(Given records begins)

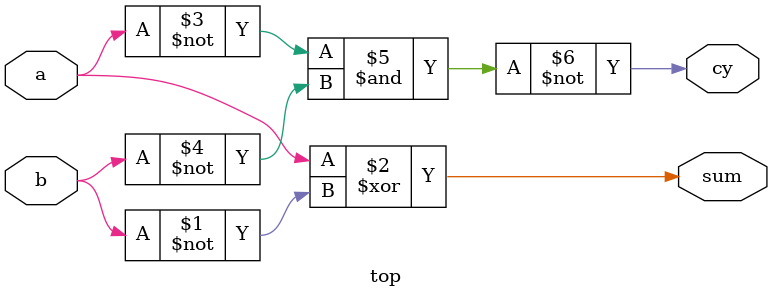
<source format=v>
module top(	// file.cleaned.mlir:2:3
  input  a,	// file.cleaned.mlir:2:21
         b,	// file.cleaned.mlir:2:33
  output sum,	// file.cleaned.mlir:2:46
         cy	// file.cleaned.mlir:2:60
);

  assign sum = a ^ ~b;	// file.cleaned.mlir:6:10, :9:5
  assign cy = ~(~a & ~b);	// file.cleaned.mlir:4:10, :5:10, :7:10, :8:10, :9:5
endmodule


</source>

(Given records ends)

-- Exercise goal --
Provide only the number of lines above that contain the word "mlir".

-- Result --
7